Hansip yang berkeliling sudah memukul masih-masing tiang telepon sebanyak dua kali dan saya masih belum tidur. Overthinking kalau kata orang-orang. Namun, bukannya rebahan dan menutup mata, saya malah bangun dan menyalakan laptop. Anggap saja ronda malam menemani Bungsu.
Bulan lalu, kalau tidak salah, saya baru tahu makna dari patung kuda yang ditunggangi para pahlawan. Patung kuda jingkrak dengan dua kaki diangkat adalah pertanda bahwa pahlawan yang menungganginya tewas di medan peperangan. Patung kuda dengan satu kaki diangkat adalah pertanda bahwa pahlawan yang menungganginya meninggal karena luka atau sakit yang didapat ketika berperang tetapi meninggalnya bukan di medan perang. Sementara kuda yang keempat kakinya menapak tanah adalah pengecualian dari keduanya. Artinya, pahlawan yang menungganginya tidak tewas di medan perang ataupun meninggal akibat perang.
Namun, jangan heran jika melihat patung Pangeran Diponegoro yang menaiki kuda jingkrak yang kedua kakinya diangkat. Itu adalah sebuah pengecualian.
Sampai detik ini grafik Covid-19 masih terus menanjak tajam. Anehnya, kewaspadaan kita saat ini menurun jauh dibanding pada awal PSBB. Orang-orang beraktivitas seolah semua baik-baik saja. Di perjalanan menuju kantor saya melihat petugas keamanan gabungan yang malah asyik berpose di depan pasar. Padahal disekitarnya banyak yang tidak menggunakan masker. Alih-alih menegur mereka lebih memilih untuk berfoto bersama berdekatan, tidak ada yang namanya jaga jarak.
Makin ke sini makin banyak orang yang namanya familiar di telinga saya yang terjangkit Covid-19. Saya semakin khawatir. Apalagi media malah seolah bersepakat untuk menciptakan opini bahwa semuanya sedang baik-baik saja, tidak ada yang perlu dikhawatirkan.
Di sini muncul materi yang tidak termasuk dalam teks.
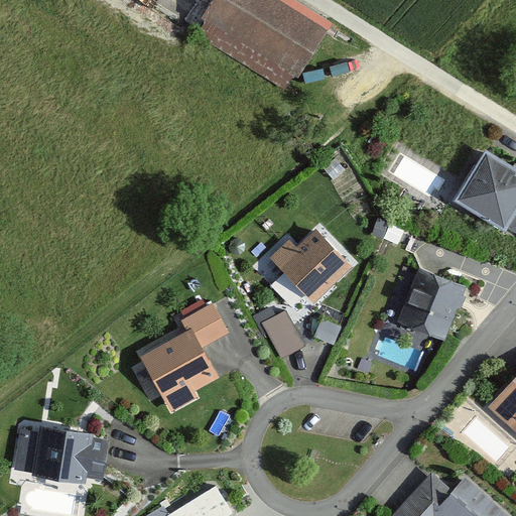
[(334,25),(292,0),(215,0),(203,20),(207,22),(197,38),(286,93),(296,78),(300,80),(334,25)]
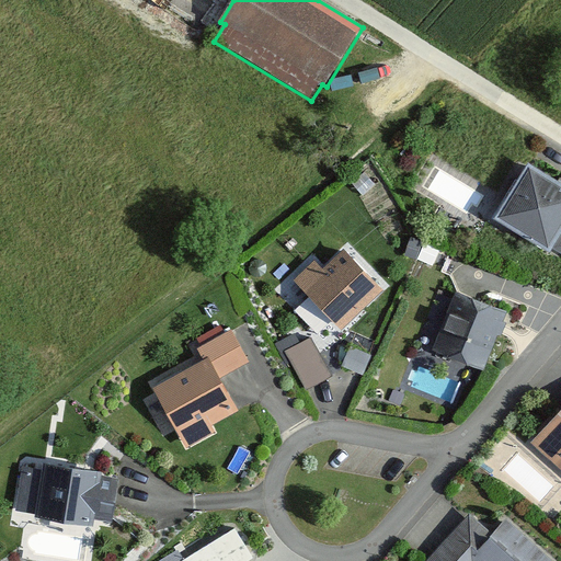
[(550,249),(560,230),(560,185),(526,164),(495,216),(550,249)]
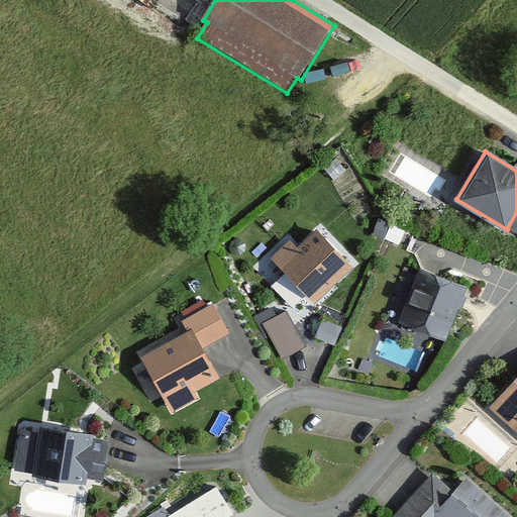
[(290,240),(271,260),(315,305),(355,266),(318,227),(298,248),(290,240)]
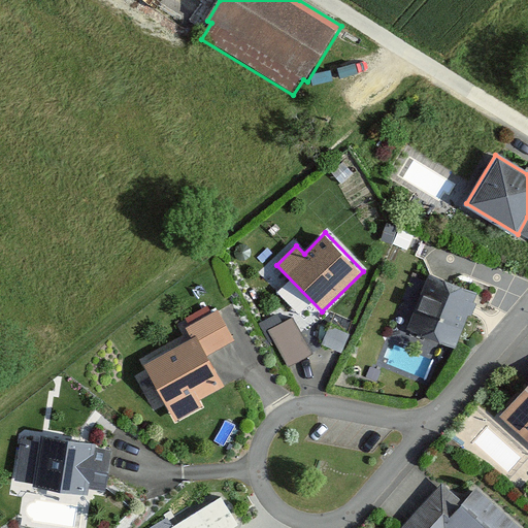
[(456,349),(479,294),(431,274),(408,329),(456,349)]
Belum lagi ujaran-ujaran toxic positivity dan himbauan untuk tidak membagikan informasi yang akan membuat panik. Saya malah merasa sudah saatnya kita mulai panik melihat fakta penyebaran virus yang kian masiv dan kewaspadaan kita yang mulai menurun. Sudah saatnya kita kembali memperketat protokol kesehatan, lebih ketat dibanding awal PSBB Maret lalu.
Banyak tenaga medis yang sudah mengorbankan nyawanya dan menjadi pahlawan berkuda jingkrak yang kedua kakinya diangkat. Tidak ada yang menyuruh kita untuk ikut mempertaruhkan nyawa seperti mereka. Kita hanya disuruh untuk rebahan. Itu saja. Bahkan saya masih bingung rebahan itu kata kerja atau bukan.
Jaga diri. Jaga keluarga. Jaga kawan. Jaga kesehatan. Jaga jarak. Jaga pengorbanan para tenaga medis, jangan sampai sia-sia. Sampai jumpa di masa ketika Covid-19 sudah bertekuk lutut. Sampurasun.